Abstract

Endothelin-1 contracts porcine carotid arterial smooth muscle with an ED50 of 10 nM. Contraction is associated with phosphorylation of the 20,000 dalton-regulatory light chain subunits of vascular myosin. Phosphopeptide mapping of light chains isolated from 32PO4-loaded muscle strips stimulated by endothelin-1 (5 x 10(-8) M) and comparison with maps generated from light chains phosphorylated in vitro or muscles stimulated with KCl (110 mM) or angiotensin-II (5 x 10(-8) M) indicates that Ca2(+)-calmodulin activation of myosin light chain kinase is a biochemical pathway stimulated by all three agonists.

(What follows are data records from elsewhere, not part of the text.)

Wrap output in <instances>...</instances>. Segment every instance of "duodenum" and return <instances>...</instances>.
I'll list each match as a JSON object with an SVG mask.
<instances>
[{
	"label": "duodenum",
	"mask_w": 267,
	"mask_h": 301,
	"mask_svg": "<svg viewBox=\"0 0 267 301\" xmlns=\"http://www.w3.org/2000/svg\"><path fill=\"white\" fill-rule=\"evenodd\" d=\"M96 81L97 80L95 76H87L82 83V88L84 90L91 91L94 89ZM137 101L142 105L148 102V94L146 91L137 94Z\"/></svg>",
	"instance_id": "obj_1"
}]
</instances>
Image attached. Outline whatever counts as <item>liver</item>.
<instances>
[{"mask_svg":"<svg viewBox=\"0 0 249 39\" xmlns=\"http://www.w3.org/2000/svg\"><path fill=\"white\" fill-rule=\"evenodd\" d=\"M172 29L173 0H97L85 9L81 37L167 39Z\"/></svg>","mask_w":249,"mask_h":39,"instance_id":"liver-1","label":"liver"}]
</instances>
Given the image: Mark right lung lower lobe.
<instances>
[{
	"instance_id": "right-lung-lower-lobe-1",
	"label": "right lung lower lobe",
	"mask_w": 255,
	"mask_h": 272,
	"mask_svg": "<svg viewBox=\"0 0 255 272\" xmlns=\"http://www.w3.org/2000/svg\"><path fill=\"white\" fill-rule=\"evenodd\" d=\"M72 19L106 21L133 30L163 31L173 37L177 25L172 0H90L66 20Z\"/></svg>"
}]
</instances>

However, a small amount of phosphate (17%) was detected in a light chain peptide phosphorylated by protein kinase C. Endothelin-1 also stimulated phosphorylation of the thin filament protein, caldesmon, (from 0.35 mol PO4/mol caldesmon to 0.52 mol PO4/mol). Collectively, these results provide evidence that the effects of endothelin-1 on force generation and maintenance in vascular muscle may be dependent upon myosin light chain phosphorylation by Ca2+ calmodulin--requiring myosin light chain kinase and upon a thin filament mechanism that is modulated by phosphorylation of caldesmon.